**To-do item:** Beginning with the line containing "Delhi: The next" and ending with the line containing "a chronicle of the memories that have been", write out each line of the records below exactly; pictures and lines outside that range are left out.

(Data for review Opens)

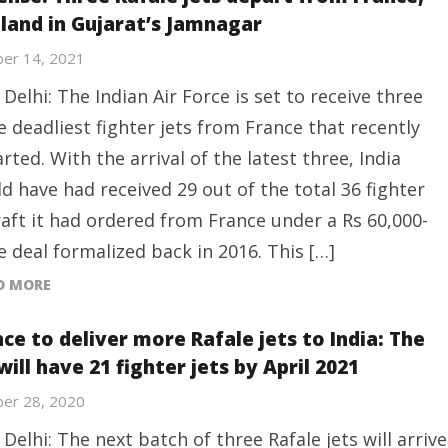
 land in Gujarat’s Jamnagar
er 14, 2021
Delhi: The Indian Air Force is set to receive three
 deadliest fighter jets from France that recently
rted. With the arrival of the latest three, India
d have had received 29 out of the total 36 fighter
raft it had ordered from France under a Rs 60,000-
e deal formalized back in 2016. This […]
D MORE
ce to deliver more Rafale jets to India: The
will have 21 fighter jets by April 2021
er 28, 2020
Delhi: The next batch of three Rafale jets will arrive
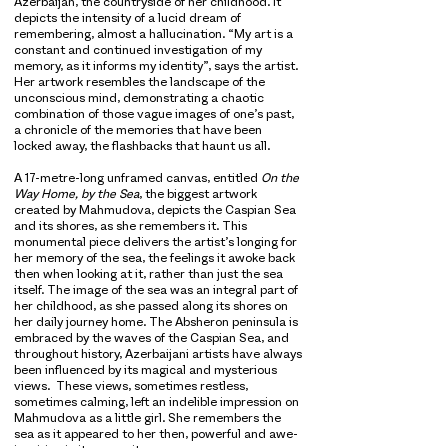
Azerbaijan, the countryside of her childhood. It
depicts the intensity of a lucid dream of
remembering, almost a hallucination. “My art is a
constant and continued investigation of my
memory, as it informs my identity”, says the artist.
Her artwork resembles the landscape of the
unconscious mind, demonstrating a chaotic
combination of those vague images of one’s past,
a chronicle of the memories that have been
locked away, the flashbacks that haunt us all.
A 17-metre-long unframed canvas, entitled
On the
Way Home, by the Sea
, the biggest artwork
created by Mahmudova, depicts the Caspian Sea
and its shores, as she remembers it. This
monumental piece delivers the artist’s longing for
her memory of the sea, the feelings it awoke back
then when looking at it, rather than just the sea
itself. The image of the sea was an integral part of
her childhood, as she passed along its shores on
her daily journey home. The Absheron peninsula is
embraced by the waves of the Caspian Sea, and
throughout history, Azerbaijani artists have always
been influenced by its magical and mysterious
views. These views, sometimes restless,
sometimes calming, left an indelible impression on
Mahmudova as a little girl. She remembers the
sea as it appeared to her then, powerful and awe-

(Data for review Closes)

**Result of the task:**
Delhi: The next batch of three Rafale jets will arrive
Azerbaijan, the countryside of her childhood. It
depicts the intensity of a lucid dream of
remembering, almost a hallucination. “My art is a
constant and continued investigation of my
memory, as it informs my identity”, says the artist.
Her artwork resembles the landscape of the
unconscious mind, demonstrating a chaotic
combination of those vague images of one’s past,
a chronicle of the memories that have been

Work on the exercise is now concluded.